Она побежала прямо к ним.
– Ясна!
Первый солдат замахнулся на нее мечом. Ясна увернулась, а потом ткнула его ладонью в грудь и повалила. Падая, он превратился в хрустальное изваяние и, врезавшись в другого солдата, передал тому превращение, как заразную болезнь. Второй солдат рухнул на третьего и сбил с ног, как будто ему передалась полная сила удара Ясны. Третий стал хрустальным спустя секунду.
Юбка Ясны взметнулась, когда она завертелась на месте и осколочным клинком, который появился в защищенной руке, рассекла шестерых одним ударом. Меч исчез, когда она хлопнула ладонью по стене здания позади себя и та обратилась в дым, из-за чего крыша рухнула и перегородила улочку между домами, по которой как раз приближались другие солдаты.
Она подняла руку, и из воздуха сгустились каменные ступеньки, по которым принцесса, почти не сбавляя темпа, взбежала на крышу соседнего дома.
Ренарин ахнул. Это… как же…
Это будет… великолепно… грандиозно… чудесно! – завопил Глис, таящийся в сердце принца. – Ренарин, это будет красиво! Смотри!
Внутри его пробудился источник. Сила, которой он никогда раньше не ощущал, потрясающая неодолимая мощь! Бесконечный буресвет. От такого бескрайнего запаса Ренарин обомлел.
– Ясна! – окликнул он и бросился вверх по созданным ею ступенькам, чувствуя себя таким живым, что захотелось танцевать. Вот было бы зрелище! Ренарин Холин, пляшущий на крыше, пока…

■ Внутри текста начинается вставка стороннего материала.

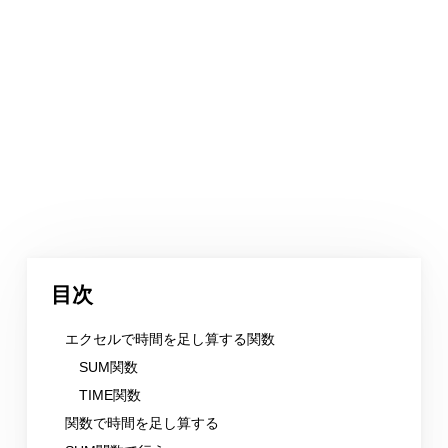
目次
エクセルで時間を足し算する関数
SUM関数
TIME関数
関数で時間を足し算する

Он замедлился, опять разинув рот, когда заглянул в пролом в стене и увидел колонну света, которая вздымалась все выше и выше, тянулась к самым тучам.
Фэн и ее супруг попятились от сияющей бури.
Навани ликовала. Она высунулась далеко за стену, смеясь, как дурочка. Спрены славы струились вокруг нее, касались волос и улетали прочь, присоединяясь к сонмам, окружающим Далинара, чтобы колонной высотой в сотни футов устремиться в небо.
Затем по всему полю, на стене, на улице внизу волной зажглись огни. Позабытые самосветы, которые разбросал громолом, пока крушил банк, впитывали буресвет, призванный Далинаром. От них земля озарилась тысячей разноцветных огоньков.
– Нет! – завизжал Вражда и шагнул вперед. – Нет, мы убили тебя. Мы тебя убили!!!
Далинар возвышался посреди колонны из света и кружащихся спренов славы, раскинув руки в стороны, держа миры, из которых состояла реальность.
Он прощен. Боль, которую он так недавно настойчиво желал сохранить, начала утихать сама по себе.
Эти Слова… приняты, – ошеломленно проговорил Буреотец. – Но как? Что ты сделал?
Вражда попятился:
– Убейте его! Атакуйте его!
Паршунья не двинулась с места, но Амарам медленно опустил руку, а потом шагнул вперед и призвал осколочный клинок.
Далинар протянул руку из светящейся колонны.
– Ты можешь измениться, – убеждал он. – Ты можешь стать лучше. У меня ведь получилось. Путь прежде цели.
– Нет, – отказался Амарам. – Нет, он меня никогда не простит.
– Мостовик?
– Не он. – Амарам постучал себя по груди. – Он. Прости, Далинар.
Рыцарь поднял знакомый осколочный клинок. Тот, что когда-то принадлежал Далинару. Клятвенник. Меч, переходящий от тирана к тирану.
Толика света отделилась от колонны Далинара.
Амарам с криком замахнулся Клятвенником, но свет встретился с осколочным клинком, и вспыхнул сноп искр, отчего осколочника швырнуло в сторону – как будто сила его доспеха была не больше, чем у ребенка. Свет превратился в мужчину с волнистыми волосами до плеч, в синем мундире и с серебряным копьем в руках.